Батиат оттолкнул охранника, быстро прошел мимо остальных, пересек прихожую и распахнул двери, желая видеть, что происходит в школе. Выскочив на улицу, он увидел, как повозки с оружием, запряженные лошадьми из его конюшни, удаляются по дороге к великой горе Везувий. Вокруг повозок виднелись десятки вооруженных людей.
Это было самое настоящее восстание.
Стражники, принесшие хозяину горькую весть, нерешительно переминались у него за спиной.
– Ступайте в Капую и обратитесь за помощью к войскам, – приказал Лентул Батиат. – Мы должны поймать этих сволочей, пока они не добрались до Везувия и не скрылись в лесах на склонах.
Видимо, стражи пребывали в полнейшем потрясении, и Батиату пришлось закричать, чтобы привести их в чувство:
– Ну же, глупцы, быстрее в Капую!
Ланиста провожал взглядом колонну рабов, удаляющуюся от гладиаторской школы. Внезапно он испугался: а что, если они повернут вспять и нападут на него? Он отступил на несколько шагов.
– Закройте ворота, закройте ворота! – воскликнул он.
Запереться на вилле, окруженной высокими стенами, пока не прибудут войска из Капуи? Нет… Поразмыслив, он отдал прямо противоположный приказ:
– Открывайте ворота!
Рабы колебались, но Батиат настаивал:
– Открывайте ворота, болваны! Открывайте сейчас же, ради Юпитера!
Рабы повиновались.
Батиат снова выглянул наружу и увидел, как несколько охранников вскакивают на коней, чтобы мчаться в Капую за помощью.
– Дайте и мне лошадь! – приказал он.
Он умчался верхом в сопровождении немногочисленных выживших стражников: вдруг гладиаторы передумают бежать и вернутся, чтобы для начала расправиться с ним?
Ланиста, в общем-то, был прав. Крикс предпочел бы хоть на несколько минут вернуться в гладиаторскую школу, чтобы на прощание лично расправиться с Батиатом, но, повернув назад, гладиаторы обнаружили, что хозяин исчез, а по опустевшей вилле, не зная, куда податься, бродят испуганные рабы.
Бунтовщики принялись обыскивать дом в поисках золота и серебра.
Все это казалось Спартаку пустой тратой времени. Из Капуи, понимал он, вот-вот пришлют войска, так что лучше всего добраться до Везувия и спрятаться в лесу. Но очень важно сохранять единство в рядах восставших: вместе они добились того, чего в одиночку не достигли бы никогда. И, раз уж они все равно теряют время, следует извлечь из этого хоть какую-нибудь пользу.
– Ищите не только золото и серебро, но и ножи, мотыги, любые острые предметы, которые пригодятся в сражении! – приказал он.

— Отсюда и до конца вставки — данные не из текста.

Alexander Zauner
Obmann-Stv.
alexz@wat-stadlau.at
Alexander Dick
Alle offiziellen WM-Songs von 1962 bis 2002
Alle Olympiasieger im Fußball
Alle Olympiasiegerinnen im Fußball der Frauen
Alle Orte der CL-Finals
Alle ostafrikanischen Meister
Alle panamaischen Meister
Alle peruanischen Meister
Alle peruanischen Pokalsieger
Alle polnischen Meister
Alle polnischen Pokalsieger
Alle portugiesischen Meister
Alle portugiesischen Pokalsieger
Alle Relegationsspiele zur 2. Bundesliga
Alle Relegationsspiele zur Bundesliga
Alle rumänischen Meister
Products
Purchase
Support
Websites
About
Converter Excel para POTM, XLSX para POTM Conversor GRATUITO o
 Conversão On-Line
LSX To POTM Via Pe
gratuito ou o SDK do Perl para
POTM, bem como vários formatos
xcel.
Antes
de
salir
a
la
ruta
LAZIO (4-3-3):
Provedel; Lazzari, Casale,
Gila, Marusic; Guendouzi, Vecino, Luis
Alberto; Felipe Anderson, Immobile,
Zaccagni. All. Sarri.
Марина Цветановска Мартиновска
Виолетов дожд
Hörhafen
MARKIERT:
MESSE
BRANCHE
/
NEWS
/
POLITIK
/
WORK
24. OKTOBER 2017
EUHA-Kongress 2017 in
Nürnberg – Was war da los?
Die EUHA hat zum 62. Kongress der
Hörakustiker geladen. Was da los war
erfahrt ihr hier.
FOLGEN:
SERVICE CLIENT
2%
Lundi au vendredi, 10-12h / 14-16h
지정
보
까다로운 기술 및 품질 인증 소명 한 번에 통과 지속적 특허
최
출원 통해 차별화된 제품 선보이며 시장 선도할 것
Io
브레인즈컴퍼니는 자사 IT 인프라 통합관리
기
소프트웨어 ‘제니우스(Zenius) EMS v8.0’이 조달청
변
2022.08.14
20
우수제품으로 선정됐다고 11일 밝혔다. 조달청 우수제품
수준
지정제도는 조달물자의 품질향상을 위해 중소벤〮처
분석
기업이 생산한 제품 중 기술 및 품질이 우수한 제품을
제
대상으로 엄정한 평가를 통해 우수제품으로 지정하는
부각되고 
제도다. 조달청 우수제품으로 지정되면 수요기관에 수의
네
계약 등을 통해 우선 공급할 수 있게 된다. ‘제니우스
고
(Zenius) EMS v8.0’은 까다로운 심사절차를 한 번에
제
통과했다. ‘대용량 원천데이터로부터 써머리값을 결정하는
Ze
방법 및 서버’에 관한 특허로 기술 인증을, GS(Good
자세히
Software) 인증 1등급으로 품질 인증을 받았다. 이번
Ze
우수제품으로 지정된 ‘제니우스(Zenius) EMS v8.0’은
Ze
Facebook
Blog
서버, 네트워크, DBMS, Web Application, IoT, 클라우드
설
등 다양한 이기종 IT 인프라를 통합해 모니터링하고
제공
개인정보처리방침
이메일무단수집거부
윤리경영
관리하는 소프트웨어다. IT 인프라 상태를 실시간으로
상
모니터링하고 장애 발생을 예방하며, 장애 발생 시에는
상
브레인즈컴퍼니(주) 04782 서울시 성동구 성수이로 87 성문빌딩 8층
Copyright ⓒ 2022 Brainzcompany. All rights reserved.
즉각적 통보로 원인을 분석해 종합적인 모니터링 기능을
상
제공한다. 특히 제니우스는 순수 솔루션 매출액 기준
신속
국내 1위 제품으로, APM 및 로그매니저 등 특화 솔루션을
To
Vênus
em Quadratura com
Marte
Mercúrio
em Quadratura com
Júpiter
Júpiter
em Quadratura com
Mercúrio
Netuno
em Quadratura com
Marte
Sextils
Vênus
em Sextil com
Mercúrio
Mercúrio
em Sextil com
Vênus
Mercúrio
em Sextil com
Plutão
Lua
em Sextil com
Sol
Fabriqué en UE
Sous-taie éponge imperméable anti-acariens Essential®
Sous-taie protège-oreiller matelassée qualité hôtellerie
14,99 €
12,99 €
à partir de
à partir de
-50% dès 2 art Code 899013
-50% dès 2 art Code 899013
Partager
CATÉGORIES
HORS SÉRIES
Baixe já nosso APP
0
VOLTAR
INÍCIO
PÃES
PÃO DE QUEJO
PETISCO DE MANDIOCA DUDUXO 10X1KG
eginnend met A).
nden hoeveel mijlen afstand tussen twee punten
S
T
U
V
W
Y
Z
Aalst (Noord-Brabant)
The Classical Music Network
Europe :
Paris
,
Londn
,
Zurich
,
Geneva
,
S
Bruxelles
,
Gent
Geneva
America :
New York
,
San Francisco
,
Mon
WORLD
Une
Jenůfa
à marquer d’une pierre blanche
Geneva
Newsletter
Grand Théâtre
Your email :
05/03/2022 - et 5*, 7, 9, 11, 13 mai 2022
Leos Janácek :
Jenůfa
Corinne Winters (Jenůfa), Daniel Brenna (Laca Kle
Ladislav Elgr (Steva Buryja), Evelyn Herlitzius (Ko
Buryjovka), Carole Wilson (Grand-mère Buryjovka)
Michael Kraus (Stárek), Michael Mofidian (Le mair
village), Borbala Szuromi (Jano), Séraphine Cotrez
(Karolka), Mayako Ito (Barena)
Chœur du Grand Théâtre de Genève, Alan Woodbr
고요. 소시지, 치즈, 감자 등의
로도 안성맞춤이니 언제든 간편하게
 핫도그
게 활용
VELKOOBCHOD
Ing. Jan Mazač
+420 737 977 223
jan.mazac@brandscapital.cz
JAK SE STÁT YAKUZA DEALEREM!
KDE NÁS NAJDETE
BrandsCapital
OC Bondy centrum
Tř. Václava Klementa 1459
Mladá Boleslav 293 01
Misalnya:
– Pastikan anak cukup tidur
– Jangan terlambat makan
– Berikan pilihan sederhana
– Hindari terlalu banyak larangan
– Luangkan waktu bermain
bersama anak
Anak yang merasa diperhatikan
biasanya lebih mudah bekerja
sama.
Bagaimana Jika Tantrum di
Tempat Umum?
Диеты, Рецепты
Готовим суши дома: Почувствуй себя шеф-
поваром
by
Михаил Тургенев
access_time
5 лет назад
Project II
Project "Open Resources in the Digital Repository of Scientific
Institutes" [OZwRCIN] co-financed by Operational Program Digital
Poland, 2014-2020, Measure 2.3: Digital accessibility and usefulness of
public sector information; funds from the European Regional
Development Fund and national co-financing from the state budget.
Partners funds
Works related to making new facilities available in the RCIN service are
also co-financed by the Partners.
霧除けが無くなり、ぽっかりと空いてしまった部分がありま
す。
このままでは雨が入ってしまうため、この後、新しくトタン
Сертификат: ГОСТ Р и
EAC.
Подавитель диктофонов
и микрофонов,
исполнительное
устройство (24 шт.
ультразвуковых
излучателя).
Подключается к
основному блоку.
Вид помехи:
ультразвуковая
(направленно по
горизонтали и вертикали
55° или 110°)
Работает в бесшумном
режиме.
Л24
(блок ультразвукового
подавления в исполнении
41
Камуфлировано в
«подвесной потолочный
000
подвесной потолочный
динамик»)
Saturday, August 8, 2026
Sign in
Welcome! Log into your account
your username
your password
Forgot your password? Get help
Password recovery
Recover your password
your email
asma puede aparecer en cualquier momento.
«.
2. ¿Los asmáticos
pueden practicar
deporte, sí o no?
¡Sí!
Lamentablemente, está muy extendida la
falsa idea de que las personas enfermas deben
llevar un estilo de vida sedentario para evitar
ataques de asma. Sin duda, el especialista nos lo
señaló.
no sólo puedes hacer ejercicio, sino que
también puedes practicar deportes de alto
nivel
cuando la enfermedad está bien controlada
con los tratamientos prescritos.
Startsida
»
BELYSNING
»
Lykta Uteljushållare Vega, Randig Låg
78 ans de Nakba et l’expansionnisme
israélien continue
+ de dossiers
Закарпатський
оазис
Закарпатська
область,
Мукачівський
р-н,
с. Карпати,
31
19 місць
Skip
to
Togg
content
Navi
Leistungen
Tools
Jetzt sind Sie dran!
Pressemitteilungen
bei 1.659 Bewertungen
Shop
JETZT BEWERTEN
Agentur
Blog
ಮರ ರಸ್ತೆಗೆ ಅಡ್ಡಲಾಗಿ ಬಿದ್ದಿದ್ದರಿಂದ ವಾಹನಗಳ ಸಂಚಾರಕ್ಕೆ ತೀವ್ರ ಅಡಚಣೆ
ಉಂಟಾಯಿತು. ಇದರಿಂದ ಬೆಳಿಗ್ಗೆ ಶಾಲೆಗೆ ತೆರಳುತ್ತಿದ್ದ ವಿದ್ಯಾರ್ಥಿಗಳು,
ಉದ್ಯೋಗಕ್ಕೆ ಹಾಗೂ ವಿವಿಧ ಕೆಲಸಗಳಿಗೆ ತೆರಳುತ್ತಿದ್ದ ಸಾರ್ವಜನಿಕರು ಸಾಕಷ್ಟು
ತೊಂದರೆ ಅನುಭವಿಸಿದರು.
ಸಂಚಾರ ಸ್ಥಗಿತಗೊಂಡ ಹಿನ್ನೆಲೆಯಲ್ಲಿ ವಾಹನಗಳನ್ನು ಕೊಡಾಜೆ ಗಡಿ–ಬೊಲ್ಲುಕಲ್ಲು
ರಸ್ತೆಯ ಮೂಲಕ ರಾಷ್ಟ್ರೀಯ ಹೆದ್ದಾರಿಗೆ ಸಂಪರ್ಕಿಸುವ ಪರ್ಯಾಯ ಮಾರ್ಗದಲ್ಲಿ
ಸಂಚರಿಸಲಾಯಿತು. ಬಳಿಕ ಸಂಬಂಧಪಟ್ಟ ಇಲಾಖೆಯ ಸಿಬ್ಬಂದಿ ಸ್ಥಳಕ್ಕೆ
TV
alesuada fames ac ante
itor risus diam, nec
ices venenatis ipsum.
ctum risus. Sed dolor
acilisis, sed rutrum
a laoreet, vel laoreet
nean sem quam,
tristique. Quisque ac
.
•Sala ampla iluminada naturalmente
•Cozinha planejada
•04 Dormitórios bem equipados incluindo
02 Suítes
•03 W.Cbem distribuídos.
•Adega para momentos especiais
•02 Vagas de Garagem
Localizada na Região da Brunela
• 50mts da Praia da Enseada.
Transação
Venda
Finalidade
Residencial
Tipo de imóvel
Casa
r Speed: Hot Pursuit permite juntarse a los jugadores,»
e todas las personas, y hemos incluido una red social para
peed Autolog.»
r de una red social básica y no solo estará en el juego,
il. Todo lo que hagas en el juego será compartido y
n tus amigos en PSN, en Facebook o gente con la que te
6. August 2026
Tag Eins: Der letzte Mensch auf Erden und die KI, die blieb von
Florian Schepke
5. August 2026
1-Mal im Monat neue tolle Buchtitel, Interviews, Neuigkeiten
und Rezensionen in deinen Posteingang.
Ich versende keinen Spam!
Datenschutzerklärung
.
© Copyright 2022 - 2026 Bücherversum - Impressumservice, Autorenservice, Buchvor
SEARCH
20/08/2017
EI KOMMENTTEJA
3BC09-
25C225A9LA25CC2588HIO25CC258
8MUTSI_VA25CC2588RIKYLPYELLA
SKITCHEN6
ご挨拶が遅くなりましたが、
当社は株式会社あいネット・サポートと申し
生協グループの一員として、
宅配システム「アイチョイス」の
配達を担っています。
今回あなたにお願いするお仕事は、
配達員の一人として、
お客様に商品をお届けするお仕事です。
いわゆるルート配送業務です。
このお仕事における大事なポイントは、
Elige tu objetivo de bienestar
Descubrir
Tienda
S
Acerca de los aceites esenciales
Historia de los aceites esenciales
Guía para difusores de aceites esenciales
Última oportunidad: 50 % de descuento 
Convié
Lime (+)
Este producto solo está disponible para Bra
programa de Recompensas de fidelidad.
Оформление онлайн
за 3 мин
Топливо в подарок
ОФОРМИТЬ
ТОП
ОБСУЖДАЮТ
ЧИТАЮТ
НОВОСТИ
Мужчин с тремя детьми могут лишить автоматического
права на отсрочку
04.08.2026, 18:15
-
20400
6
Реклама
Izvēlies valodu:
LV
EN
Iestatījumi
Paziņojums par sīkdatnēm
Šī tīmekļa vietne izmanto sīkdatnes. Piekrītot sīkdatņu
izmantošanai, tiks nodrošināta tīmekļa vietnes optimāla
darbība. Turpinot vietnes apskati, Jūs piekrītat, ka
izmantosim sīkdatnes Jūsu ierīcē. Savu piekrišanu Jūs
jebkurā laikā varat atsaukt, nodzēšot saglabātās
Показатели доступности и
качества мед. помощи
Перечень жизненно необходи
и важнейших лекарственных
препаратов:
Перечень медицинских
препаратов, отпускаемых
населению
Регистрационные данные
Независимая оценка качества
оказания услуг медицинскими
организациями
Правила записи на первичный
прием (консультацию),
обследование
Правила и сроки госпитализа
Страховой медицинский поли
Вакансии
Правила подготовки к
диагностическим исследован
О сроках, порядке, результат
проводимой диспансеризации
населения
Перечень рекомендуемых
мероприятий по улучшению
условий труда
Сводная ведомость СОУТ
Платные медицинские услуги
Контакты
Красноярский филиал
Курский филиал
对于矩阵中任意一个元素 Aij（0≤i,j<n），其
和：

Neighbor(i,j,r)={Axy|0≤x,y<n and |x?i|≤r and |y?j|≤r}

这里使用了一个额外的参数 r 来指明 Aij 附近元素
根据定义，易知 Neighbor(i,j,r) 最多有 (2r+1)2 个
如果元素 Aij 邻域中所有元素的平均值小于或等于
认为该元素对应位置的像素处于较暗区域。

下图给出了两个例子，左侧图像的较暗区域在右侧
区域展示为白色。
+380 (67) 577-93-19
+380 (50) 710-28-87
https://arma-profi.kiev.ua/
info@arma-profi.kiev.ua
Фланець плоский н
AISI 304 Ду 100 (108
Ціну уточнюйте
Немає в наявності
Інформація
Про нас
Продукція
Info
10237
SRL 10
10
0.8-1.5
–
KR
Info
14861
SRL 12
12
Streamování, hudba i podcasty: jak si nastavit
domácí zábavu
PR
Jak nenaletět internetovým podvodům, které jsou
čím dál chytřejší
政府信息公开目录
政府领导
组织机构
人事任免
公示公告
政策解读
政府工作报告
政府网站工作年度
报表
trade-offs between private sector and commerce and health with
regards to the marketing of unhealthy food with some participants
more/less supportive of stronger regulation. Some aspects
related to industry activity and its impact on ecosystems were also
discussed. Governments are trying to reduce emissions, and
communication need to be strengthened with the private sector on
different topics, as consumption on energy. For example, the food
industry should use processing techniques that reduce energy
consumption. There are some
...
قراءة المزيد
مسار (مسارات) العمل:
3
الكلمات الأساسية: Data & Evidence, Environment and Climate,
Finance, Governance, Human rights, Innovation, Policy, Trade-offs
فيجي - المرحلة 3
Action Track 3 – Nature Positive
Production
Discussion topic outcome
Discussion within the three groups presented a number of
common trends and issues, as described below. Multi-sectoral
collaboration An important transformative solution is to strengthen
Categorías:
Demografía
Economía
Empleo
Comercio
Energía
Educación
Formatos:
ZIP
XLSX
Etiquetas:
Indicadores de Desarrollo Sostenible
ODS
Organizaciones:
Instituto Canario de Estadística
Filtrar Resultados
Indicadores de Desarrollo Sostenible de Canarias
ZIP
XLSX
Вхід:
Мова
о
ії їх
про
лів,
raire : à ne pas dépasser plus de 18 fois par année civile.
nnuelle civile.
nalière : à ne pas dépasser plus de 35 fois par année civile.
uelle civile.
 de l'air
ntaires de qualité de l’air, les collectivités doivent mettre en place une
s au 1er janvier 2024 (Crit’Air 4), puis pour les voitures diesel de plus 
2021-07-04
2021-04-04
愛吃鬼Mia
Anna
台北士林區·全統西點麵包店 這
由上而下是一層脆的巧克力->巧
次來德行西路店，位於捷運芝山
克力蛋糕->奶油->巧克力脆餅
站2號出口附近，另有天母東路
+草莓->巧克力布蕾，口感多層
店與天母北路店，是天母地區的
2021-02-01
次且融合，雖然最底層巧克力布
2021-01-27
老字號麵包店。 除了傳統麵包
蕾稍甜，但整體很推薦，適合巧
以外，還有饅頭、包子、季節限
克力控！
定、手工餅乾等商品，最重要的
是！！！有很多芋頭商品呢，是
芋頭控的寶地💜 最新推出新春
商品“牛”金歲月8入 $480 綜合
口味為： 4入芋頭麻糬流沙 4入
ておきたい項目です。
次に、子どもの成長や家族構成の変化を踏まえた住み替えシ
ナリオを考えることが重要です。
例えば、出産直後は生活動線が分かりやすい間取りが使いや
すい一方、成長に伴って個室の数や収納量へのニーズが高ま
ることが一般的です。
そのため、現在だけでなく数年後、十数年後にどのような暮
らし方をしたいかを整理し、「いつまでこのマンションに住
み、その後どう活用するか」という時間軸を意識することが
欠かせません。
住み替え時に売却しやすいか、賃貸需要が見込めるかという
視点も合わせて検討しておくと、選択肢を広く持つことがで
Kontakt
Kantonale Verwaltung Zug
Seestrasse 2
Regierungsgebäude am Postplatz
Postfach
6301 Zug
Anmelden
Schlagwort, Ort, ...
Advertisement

Им предстояли бои, долгие бои, и только Спартак, казалось, понимал, что для войны понадобится много оружия.
Девушка, которую Батиат поставил на колени, воспользовалась суматохой и спряталась в своей комнатушке без окон: забилась в самый темный угол, куда не попадал слабый свет, проникавший из коридора через дверь. Девушка считалась красавицей. По крайней мере, так ей говорили с детства, еще до того, как продали в рабство вместе с родителями в разгар войны, которую римляне вели на Востоке против Митридата. Их схватили во время жестокой расправы Суллы с жителями греческих городов, которые в той или иной мере поддерживали понтийского царя. Вот она, суровая действительность: война шла между двумя могущественными державами, понтийским царством и Римом, а страдали, гибли или попадали в рабство ни в чем не повинные люди, притом во множестве.
В ту пору ей было всего десять лет, но уже тогда все восхищались ее красотой. Сначала родители – собственная красота радовала ее, лишь пока она жила с ними. Затем ее красотой хвастались работорговцы, доставившие девочку из Греции в Италию. Родителей она больше никогда не видела. Их продали по отдельности: сперва отца, затем мать и, наконец, ее саму, юную красавицу. Вслед за работорговцами ее красоту превозносили хозяева публичных домов, желая привлечь клиентов и заработать побольше денег. Ее называл красавицей проклятый Батиат, принуждая к разнообразным соитиям: он купил ее в одном из публичных домов, чтобы она была при нем – прислуживала, подавала еду и питье, занималась с ним любовью, сколько он пожелает, когда пожелает и как пожелает. И хотя сам ланиста внушал ей, что лучше быть с таким мужчиной, как он, чем принимать десять незнакомцев в день, она ощущала с его стороны такое презрение и пренебрежение, что думала: «Лучше бы я была проституткой в самом ужасном из капуанских лупанариев». Красота была ее проклятием. Вот почему она спряталась. Ее пугало все, даже восстание рабов.